- **What is required**: Reproduce the material that follows, please, but only from its first line to the line containing "This allows developers", inclusive.

────────────────────

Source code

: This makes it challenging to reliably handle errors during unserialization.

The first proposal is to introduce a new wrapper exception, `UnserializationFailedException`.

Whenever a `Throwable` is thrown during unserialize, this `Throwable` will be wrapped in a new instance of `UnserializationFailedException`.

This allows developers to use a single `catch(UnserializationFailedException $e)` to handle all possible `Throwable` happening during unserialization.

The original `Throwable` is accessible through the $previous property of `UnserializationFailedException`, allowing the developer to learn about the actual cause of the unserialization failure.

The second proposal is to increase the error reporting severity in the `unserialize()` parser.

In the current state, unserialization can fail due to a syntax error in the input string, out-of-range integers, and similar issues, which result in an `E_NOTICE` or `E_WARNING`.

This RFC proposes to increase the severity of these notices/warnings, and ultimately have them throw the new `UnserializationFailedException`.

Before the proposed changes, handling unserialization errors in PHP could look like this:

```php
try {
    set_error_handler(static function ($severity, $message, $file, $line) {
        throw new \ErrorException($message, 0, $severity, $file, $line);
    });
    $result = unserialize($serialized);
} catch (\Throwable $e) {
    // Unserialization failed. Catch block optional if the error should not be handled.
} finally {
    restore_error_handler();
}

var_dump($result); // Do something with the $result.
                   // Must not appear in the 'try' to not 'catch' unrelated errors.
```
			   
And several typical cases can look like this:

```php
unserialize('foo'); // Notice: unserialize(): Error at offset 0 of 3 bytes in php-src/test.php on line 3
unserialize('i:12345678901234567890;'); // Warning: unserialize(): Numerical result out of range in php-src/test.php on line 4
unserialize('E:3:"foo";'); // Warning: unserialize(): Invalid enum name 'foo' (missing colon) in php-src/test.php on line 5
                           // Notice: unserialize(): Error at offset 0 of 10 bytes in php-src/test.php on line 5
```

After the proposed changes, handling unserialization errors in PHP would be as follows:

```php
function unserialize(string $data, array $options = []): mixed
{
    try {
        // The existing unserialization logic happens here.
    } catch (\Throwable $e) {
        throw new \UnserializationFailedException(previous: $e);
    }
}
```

────────────────────

- **Response for this exercise**:
Source code

: This makes it challenging to reliably handle errors during unserialization.

The first proposal is to introduce a new wrapper exception, `UnserializationFailedException`.

Whenever a `Throwable` is thrown during unserialize, this `Throwable` will be wrapped in a new instance of `UnserializationFailedException`.

This allows developers to use a single `catch(UnserializationFailedException $e)` to handle all possible `Throwable` happening during unserialization.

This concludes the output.